▸ INSTRUCTIONS
• a. In the article on stacking algorithms, rewrite the paragraph beginning "Hyperspectral data comprises" as a shorter paragraph that keeps its main facts.
• b. For each statement below, say whether it agrees with the article on stacking algorithms. Answer yes or no, and quote the words from the article that decide it.
(i) The University of Illinois team stacked together six machine learning algorithms.
(ii) Peng Fu is a professor at Illinois.
(iii) The stacking technique improved predictive power by up to 25 percent.

▸ SUPPLIED PASSAGE
=== Section Start ===

Scientists stack algorithms to improve predictions of yield-boosting crop traits
Hyperspectral data comprises the full light spectrum; this dataset of continuous spectral information has many applications from understanding the health of the Great Barrier Reef to picking out more productive crop cultivars. To help researchers better predict high-yielding crop traits, a team from the University of Illinois have stacked together six high-powered, machine learning algorithms that are used to interpret hyperspectral data — and they demonstrated that this technique improved the predictive power of a recent study by up to 15 percent, compared to using just one algorithm.
“We are empowering scientists from many fields, who are not necessarily experts in computational analysis, to translate their enormous datasets into beneficial results,” said first author Peng Fu, a postdoctoral researcher at Illinois, who led this work for a research project called Realizing Increased Photosynthetic Efficiency (RIPE). “Now scientists do not need to scratch their heads to figure out which machine learning algorithms to use; they can apply six or more algorithms — for the price of one — to make more accurate predictions.”

=== Section End ===

▸ INFORMATION SUPPLIED
=== Section Start ===

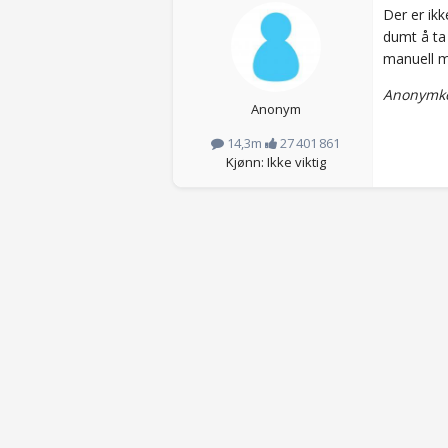
Der er ikk
dumt å ta 
manuell m
Anonymko
Anonym
14,3m
27 401 861
Kjønn: Ikke viktig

=== Section End ===

▸ RESPONSES FOR EACH TASK
• a. Hyperspectral data covers the full light spectrum and has uses ranging from studying the Great Barrier Reef's health to finding more productive crop cultivars. A University of Illinois team stacked six machine learning algorithms that interpret such data to better predict high-yielding crop traits. Compared with a single algorithm, the stacked method improved a recent study's predictive power by up to 15 percent.

• b.
(i) Yes: "have stacked together six high-powered, machine learning algorithms"
(ii) No: "a postdoctoral researcher at Illinois"
(iii) No: "improved the predictive power of a recent study by up to 15 percent"